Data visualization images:
━━━━

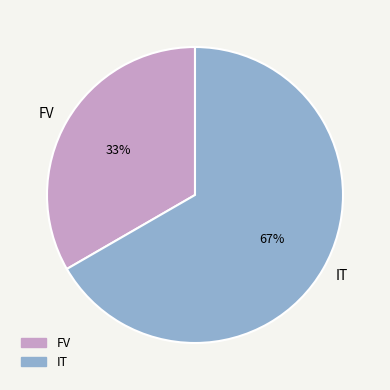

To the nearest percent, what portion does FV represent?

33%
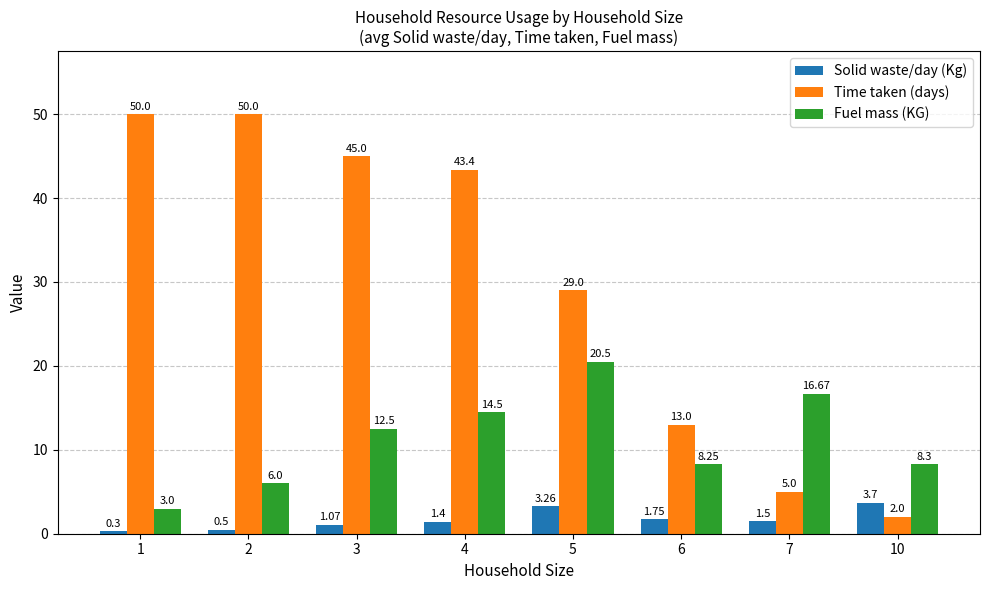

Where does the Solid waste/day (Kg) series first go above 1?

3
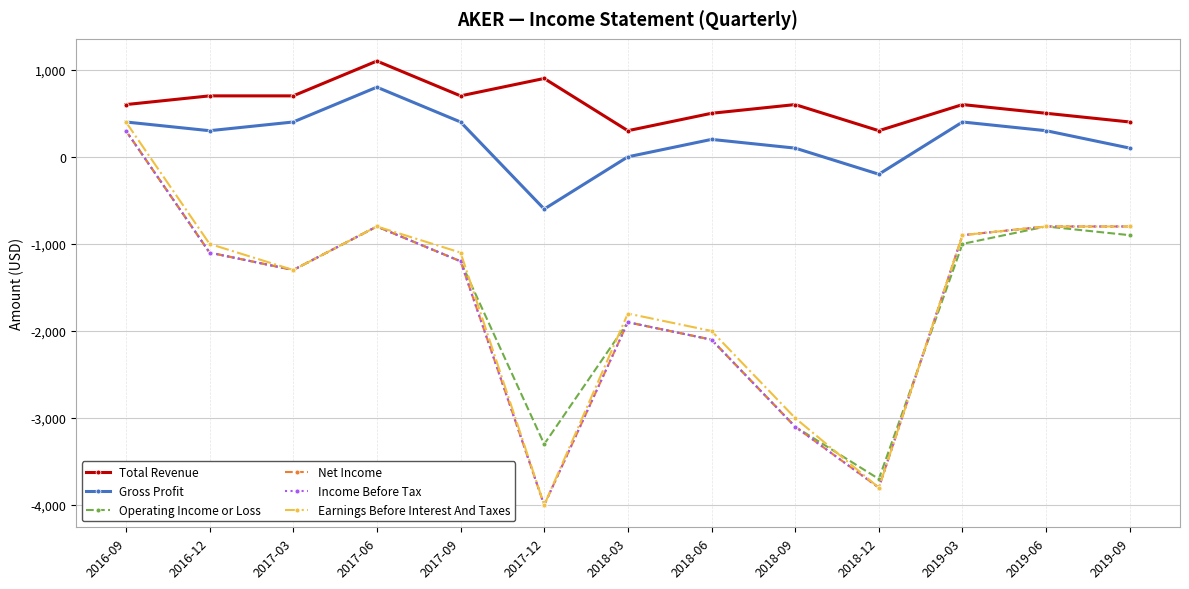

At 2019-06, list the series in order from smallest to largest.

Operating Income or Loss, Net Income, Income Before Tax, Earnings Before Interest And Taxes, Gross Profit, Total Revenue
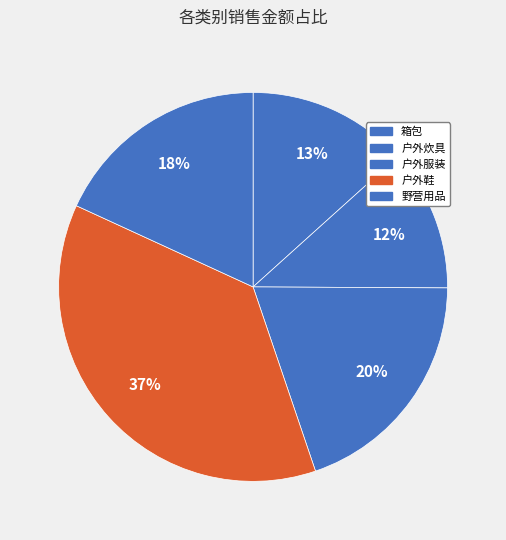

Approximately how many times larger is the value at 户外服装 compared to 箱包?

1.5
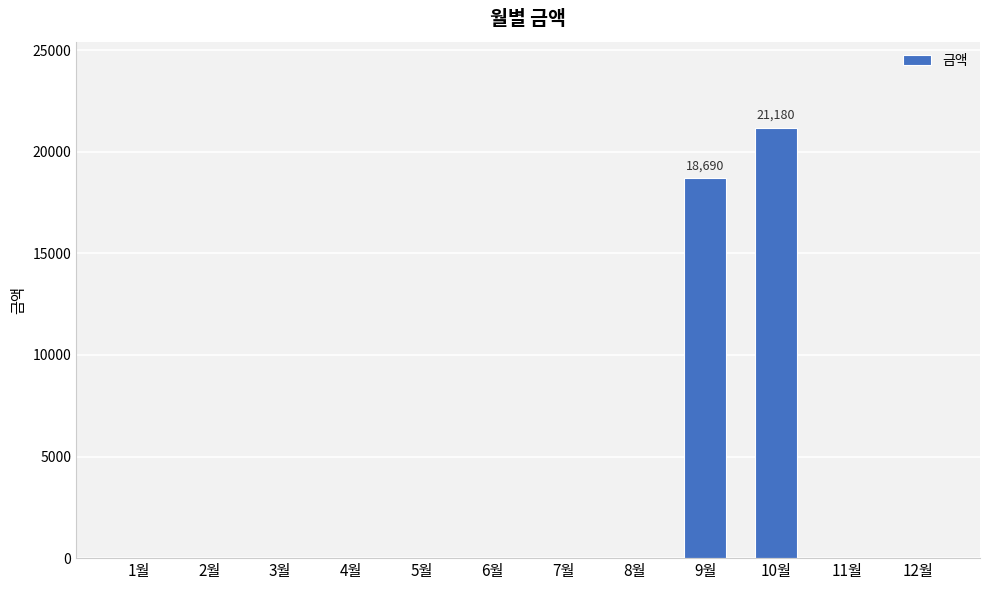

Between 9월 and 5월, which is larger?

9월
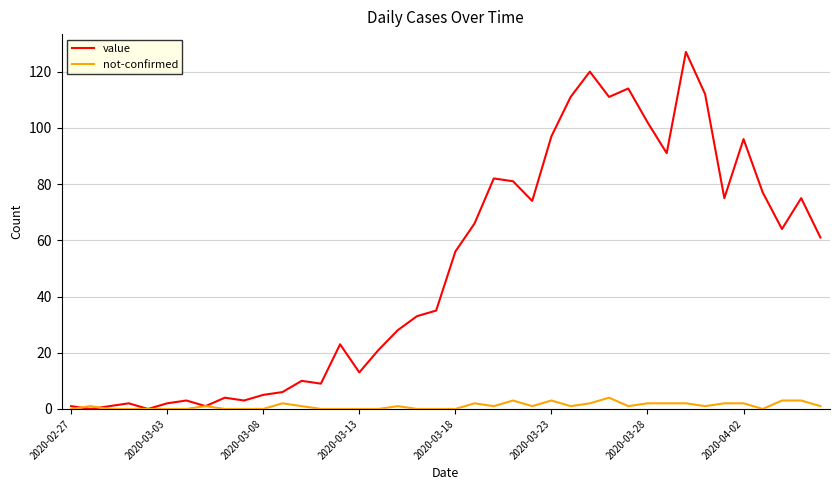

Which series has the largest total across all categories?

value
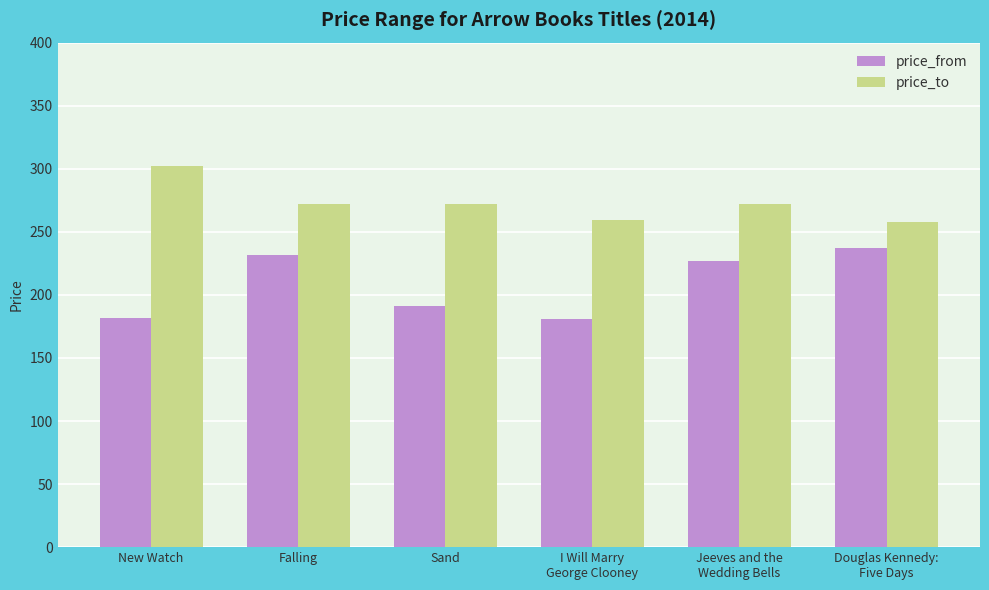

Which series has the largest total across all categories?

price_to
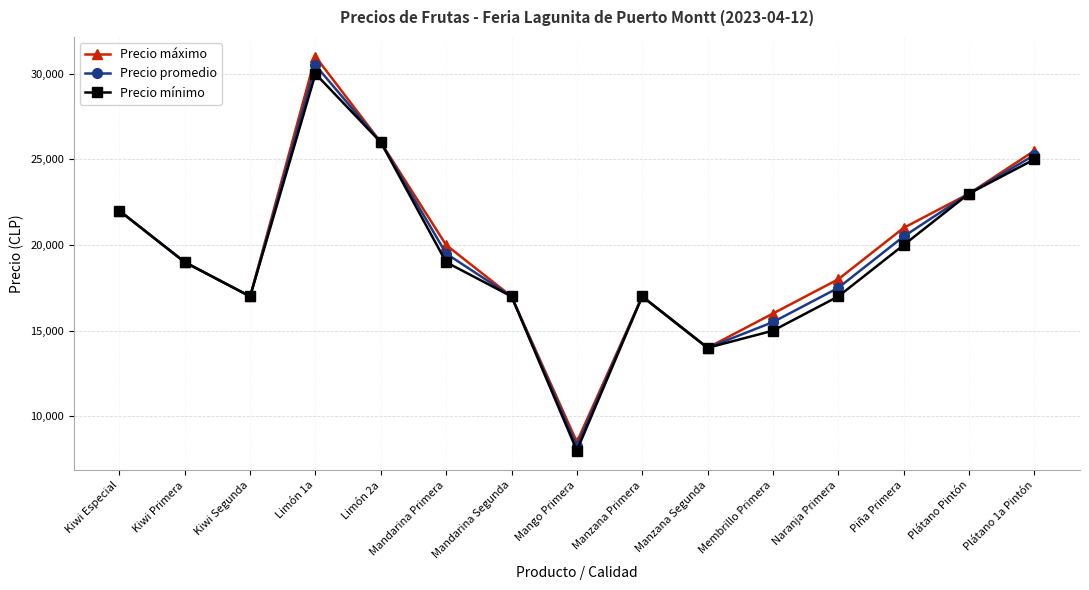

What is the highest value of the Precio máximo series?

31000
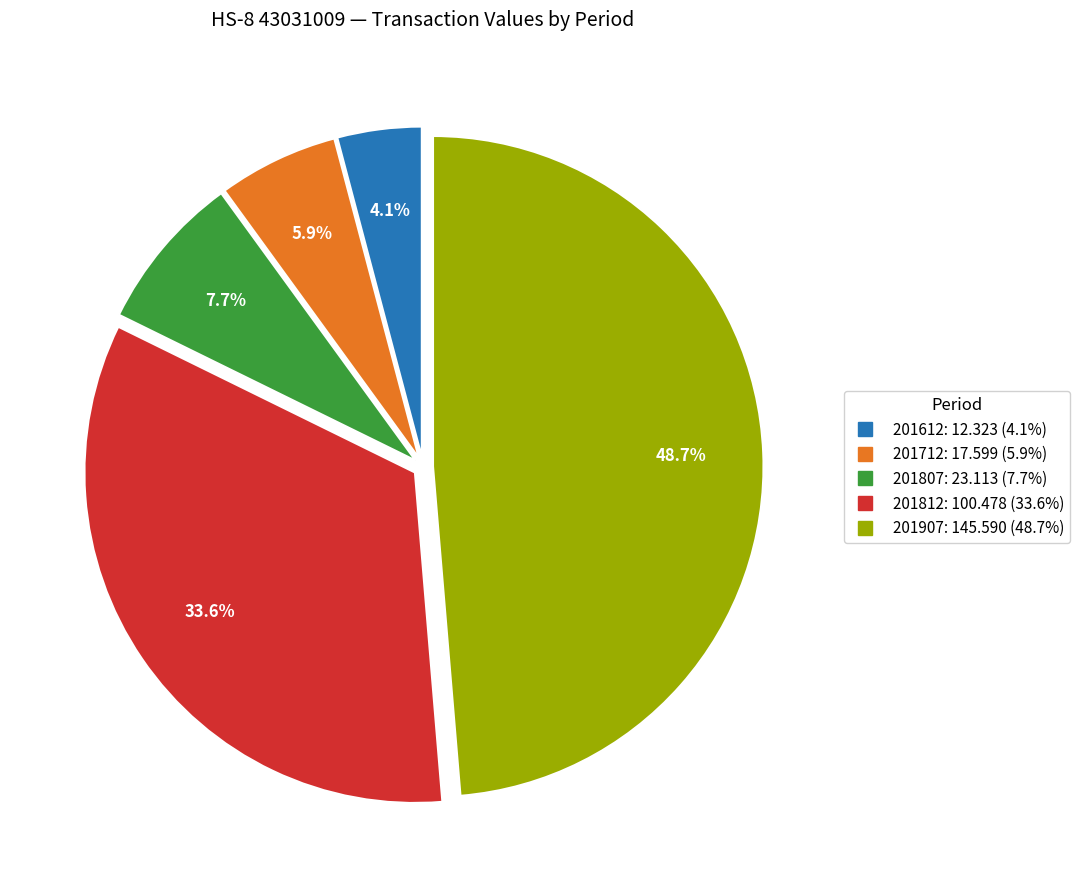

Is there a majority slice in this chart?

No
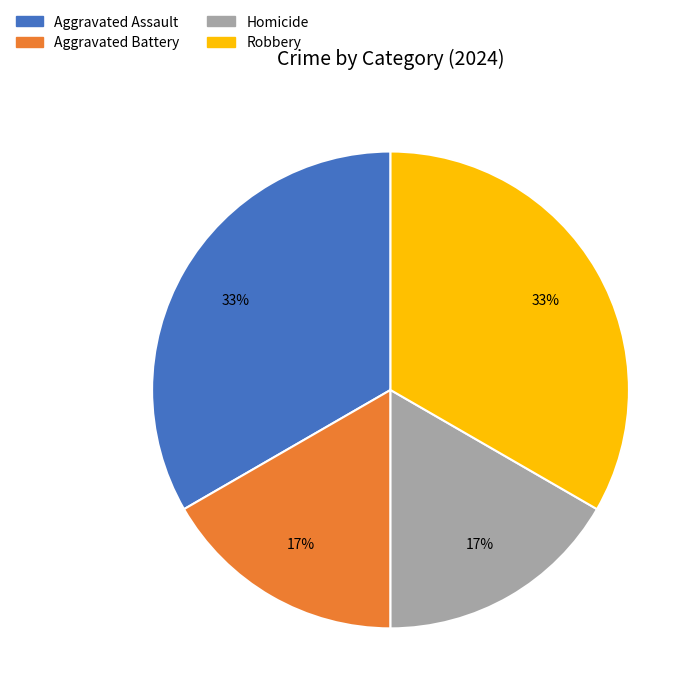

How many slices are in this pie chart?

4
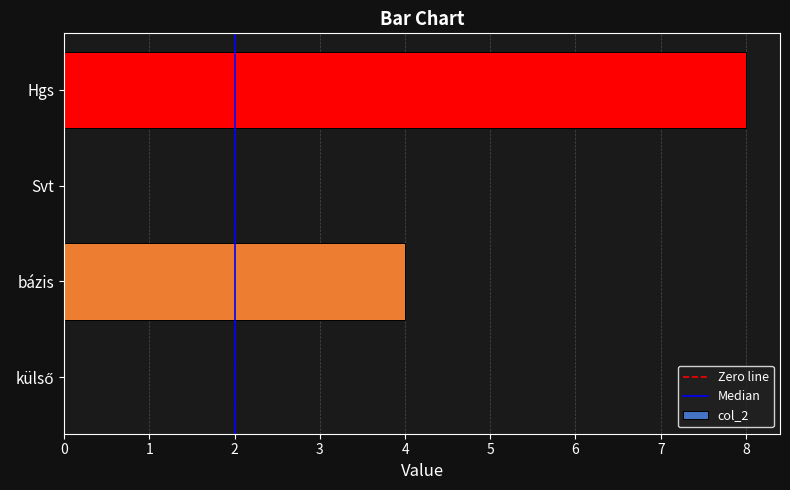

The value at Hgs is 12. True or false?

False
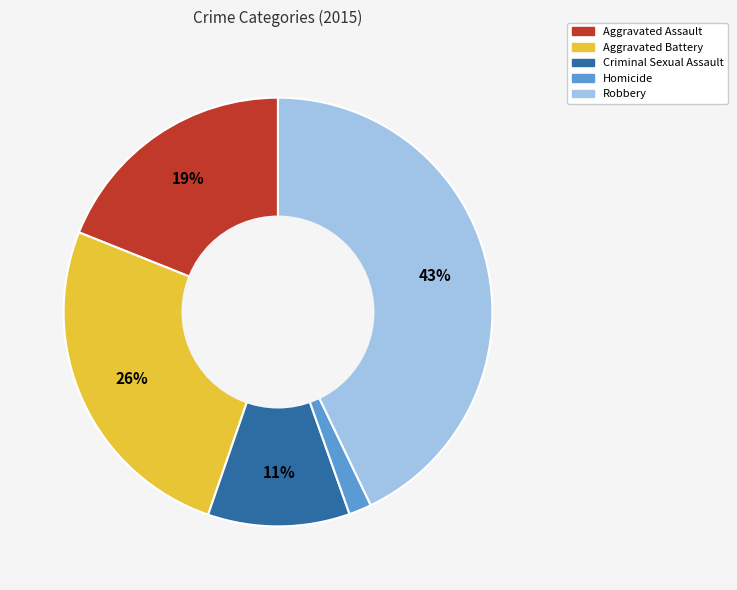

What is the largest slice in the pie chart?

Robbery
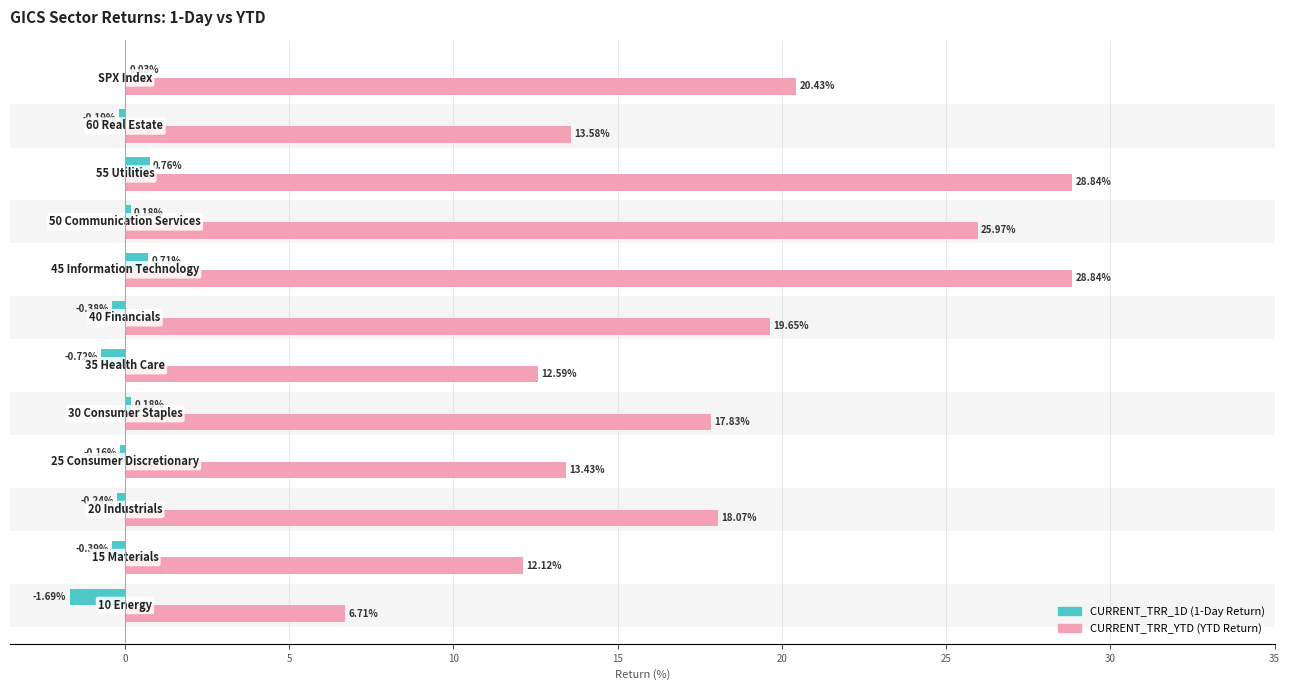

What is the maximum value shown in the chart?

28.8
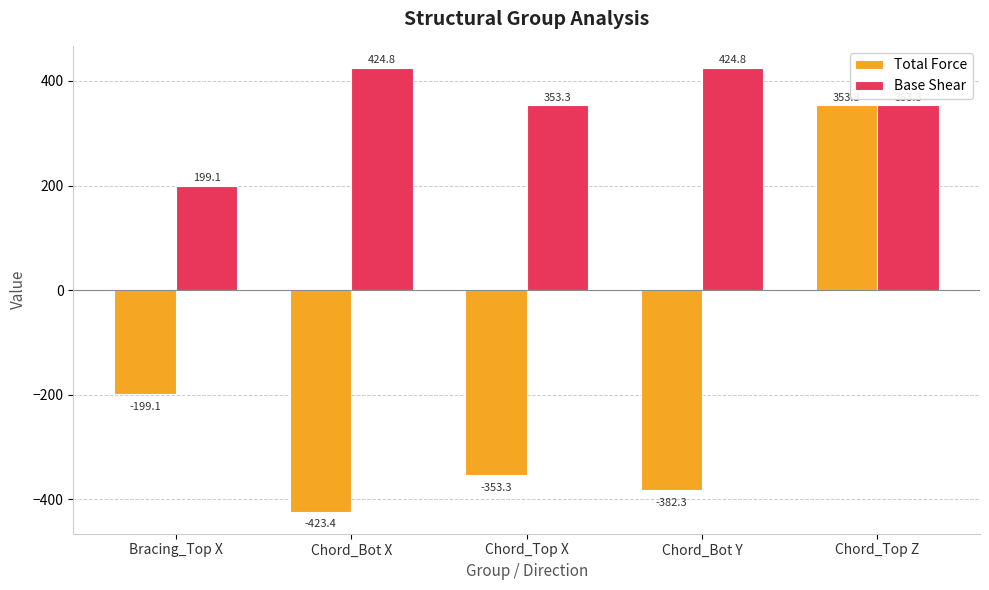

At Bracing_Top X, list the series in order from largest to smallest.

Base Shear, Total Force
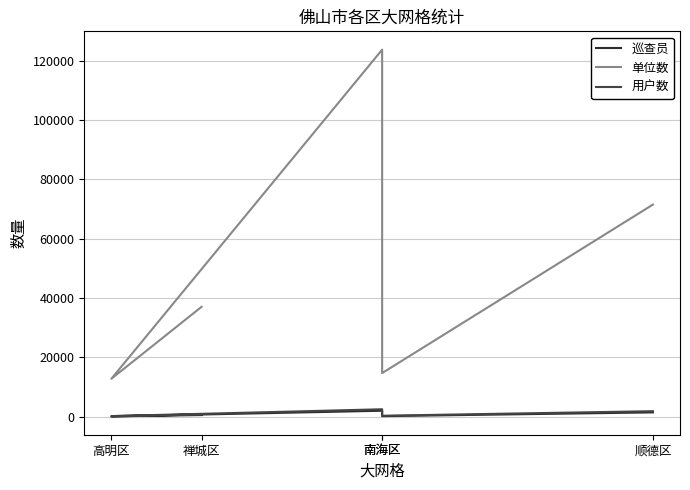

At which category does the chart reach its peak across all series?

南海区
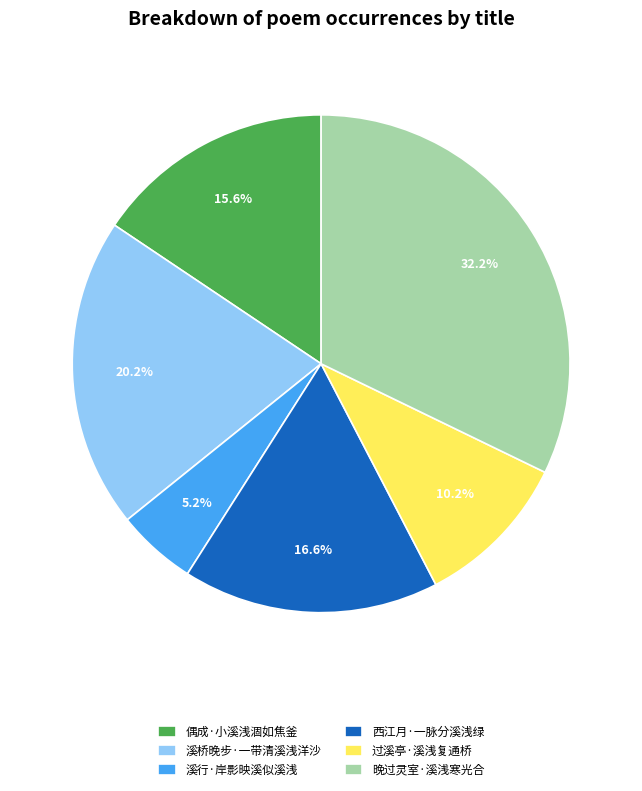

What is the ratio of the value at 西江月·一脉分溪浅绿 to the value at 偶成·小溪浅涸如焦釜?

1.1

━━━━

Rewrite the part of the items that opens with the line containing "What is the maximum value shown in the chart?" and closes with the line containing "What is the ratio", putting "figure" wherever "value" appears and keeping everything else the same. Omit the picture lines from your answer.

What is the maximum figure shown in the chart?

28.8

At Bracing_Top X, list the series in order from largest to smallest.

Base Shear, Total Force

At which category does the chart reach its peak across all series?

南海区

What is the ratio of the figure at 西江月·一脉分溪浅绿 to the figure at 偶成·小溪浅涸如焦釜?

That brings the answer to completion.